My condolences to Nancy's family.


----------



## Harmina (Jul 1, 2011)

*Re: Nancy*

This is very sad news indeed. My deepest condolences to Mike & his family.


----------



## Gracey (Jul 1, 2011)

So sorry to hear this, my condolescences to Nancy's family.

Laurie


----------



## rapmarks (Jul 1, 2011)

I am so sorry.   Saw them in Florida several times, but lost touch.


----------



## MoiAl (Jul 2, 2011)

*Our sympathy*

Mike so sorry to hear of your loss. Sincere sympathy to you and your family. Moira and Alton


----------



## pedro47 (Jul 2, 2011)

My condolences to the family.


----------



## shagnut (Aug 16, 2011)

Deepest condolences.  shaggy


----------



## pwrshift (Aug 16, 2011)

That's very sad news and so sorry to hear.  Best wishes to Nancy's family.

Brian


----------



## Cathyb (Aug 17, 2011)

*Condolences*



Dori said:


> It is with a sad heart that I have to report that we have lost a dear Toronto TUGger, Nancy Muszynski.

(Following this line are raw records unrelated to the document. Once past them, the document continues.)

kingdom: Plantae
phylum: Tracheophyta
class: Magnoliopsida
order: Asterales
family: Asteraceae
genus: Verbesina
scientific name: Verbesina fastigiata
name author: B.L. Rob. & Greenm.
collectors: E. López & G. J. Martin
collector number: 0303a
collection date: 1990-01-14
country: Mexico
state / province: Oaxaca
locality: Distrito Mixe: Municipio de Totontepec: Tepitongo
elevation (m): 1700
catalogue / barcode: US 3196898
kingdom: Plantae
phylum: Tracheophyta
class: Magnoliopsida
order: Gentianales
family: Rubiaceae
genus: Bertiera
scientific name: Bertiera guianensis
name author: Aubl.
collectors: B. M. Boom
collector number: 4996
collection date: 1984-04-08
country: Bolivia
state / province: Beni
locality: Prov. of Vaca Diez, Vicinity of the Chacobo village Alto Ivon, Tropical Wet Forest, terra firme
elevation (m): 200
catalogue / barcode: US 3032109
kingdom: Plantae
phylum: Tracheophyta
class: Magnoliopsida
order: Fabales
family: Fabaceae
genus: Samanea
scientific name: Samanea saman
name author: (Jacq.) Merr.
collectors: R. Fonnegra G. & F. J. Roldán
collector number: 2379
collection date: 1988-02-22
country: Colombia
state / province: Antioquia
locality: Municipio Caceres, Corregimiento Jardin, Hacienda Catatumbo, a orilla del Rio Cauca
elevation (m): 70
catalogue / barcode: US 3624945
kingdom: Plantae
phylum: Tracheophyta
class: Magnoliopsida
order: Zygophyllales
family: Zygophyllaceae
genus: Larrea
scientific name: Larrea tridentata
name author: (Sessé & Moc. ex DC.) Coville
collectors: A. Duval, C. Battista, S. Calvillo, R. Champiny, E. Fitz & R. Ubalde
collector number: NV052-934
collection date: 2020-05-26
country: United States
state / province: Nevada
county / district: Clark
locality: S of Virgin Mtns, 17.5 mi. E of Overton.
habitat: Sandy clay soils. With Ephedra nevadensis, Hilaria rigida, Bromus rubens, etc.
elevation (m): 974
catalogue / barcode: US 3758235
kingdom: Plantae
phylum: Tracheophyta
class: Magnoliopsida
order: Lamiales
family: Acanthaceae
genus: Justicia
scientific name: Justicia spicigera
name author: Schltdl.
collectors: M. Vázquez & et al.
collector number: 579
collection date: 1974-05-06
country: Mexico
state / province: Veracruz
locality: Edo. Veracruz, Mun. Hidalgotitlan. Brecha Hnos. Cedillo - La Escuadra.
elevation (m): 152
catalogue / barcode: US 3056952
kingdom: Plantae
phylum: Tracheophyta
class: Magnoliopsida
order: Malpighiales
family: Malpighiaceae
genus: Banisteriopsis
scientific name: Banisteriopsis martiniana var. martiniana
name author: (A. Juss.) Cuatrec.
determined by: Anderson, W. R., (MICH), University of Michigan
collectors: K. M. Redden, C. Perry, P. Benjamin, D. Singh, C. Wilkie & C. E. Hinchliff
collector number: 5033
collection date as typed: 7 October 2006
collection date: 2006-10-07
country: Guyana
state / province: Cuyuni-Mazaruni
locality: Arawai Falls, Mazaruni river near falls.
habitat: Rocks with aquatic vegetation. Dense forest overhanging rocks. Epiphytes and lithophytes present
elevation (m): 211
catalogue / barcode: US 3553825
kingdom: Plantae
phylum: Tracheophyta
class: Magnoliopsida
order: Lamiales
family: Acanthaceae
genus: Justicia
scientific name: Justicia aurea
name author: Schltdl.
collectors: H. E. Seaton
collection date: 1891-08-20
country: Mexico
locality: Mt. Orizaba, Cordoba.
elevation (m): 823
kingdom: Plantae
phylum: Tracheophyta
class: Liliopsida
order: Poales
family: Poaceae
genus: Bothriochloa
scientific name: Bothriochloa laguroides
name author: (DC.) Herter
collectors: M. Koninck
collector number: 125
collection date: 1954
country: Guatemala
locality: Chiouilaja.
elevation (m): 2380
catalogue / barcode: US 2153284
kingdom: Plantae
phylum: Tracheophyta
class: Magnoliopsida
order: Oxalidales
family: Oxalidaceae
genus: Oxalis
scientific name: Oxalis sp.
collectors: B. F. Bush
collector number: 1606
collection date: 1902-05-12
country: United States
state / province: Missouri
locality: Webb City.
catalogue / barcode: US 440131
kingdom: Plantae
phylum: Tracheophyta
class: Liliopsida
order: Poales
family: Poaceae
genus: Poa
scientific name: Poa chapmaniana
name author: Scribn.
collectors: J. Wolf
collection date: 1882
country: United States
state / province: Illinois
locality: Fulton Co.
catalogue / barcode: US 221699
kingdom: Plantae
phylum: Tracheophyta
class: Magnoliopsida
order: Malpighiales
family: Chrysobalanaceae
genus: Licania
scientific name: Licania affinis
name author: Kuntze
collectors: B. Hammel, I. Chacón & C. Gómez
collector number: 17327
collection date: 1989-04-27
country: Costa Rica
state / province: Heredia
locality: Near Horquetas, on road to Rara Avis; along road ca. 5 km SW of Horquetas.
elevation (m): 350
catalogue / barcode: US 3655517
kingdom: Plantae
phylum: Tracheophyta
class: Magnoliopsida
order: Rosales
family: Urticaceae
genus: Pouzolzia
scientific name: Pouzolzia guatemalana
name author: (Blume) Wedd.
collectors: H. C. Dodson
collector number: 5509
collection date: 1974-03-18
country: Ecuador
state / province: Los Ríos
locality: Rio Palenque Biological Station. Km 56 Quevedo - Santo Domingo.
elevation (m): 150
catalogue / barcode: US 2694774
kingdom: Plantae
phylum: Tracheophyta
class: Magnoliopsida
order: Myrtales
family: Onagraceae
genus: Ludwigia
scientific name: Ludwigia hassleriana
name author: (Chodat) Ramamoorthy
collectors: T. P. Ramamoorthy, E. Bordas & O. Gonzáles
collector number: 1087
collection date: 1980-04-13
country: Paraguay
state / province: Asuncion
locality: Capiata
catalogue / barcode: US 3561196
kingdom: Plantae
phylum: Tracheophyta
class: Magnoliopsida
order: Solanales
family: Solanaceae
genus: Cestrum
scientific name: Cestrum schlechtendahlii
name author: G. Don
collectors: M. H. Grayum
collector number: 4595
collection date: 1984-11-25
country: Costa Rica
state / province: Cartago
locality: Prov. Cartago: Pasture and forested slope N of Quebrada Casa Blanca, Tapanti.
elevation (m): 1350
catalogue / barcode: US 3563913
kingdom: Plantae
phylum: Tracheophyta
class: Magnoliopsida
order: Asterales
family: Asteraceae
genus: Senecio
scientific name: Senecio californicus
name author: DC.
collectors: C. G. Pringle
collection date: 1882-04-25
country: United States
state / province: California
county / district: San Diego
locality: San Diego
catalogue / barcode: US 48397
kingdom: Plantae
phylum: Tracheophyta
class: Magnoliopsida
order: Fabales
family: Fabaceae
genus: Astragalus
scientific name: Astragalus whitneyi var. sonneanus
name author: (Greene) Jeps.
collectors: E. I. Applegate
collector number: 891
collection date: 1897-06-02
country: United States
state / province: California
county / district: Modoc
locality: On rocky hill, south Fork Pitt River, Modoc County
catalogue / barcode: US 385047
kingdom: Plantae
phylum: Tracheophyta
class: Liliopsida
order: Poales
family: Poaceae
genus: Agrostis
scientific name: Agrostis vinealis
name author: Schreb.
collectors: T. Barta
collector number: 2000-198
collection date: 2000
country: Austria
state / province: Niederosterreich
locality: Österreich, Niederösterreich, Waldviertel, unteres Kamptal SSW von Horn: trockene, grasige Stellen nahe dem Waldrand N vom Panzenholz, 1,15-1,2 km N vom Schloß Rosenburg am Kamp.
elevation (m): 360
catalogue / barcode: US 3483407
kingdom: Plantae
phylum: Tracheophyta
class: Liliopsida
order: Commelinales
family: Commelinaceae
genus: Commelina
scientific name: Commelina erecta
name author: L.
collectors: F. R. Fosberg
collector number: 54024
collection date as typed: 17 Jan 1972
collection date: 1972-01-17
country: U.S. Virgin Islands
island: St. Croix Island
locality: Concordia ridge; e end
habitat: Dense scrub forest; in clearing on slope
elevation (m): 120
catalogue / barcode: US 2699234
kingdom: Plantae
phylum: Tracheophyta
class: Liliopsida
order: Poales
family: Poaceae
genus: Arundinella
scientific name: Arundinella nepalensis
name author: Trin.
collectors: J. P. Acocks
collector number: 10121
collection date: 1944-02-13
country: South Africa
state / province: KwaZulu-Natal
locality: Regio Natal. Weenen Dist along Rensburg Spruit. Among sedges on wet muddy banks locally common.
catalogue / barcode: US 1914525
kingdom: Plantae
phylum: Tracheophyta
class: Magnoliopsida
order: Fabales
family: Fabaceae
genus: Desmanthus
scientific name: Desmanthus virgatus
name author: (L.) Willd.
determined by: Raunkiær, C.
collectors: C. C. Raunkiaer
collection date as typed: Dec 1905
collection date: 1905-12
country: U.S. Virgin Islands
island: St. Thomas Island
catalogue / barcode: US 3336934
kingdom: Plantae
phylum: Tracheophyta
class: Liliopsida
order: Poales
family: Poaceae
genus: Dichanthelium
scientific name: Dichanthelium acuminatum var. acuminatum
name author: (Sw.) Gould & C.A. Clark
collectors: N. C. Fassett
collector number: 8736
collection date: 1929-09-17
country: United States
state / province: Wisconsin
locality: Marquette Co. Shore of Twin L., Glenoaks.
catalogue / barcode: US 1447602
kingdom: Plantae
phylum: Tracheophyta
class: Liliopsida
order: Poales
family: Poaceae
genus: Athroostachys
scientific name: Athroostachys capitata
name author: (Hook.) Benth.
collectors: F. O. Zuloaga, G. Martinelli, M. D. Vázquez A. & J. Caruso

We will all miss her greatly. Rest in peace, Nancy. Our condolences to Mike and family.
> 
> Dori



Didn't know her, but any Tugger is like family to all of us.  Bruce and I send our deepest sympathy.


----------



## pianodinosaur (Aug 17, 2011)

May G-d bless Nancy's soul and grant Mike solace and peace.


----------



## Gracey (Aug 17, 2011)

My condolences to her family also.


----------



## CSB (Aug 20, 2011)

This is sad news indeed. Our thoughts and prayers are with Mike and the family.

Cindy & Yoram


----------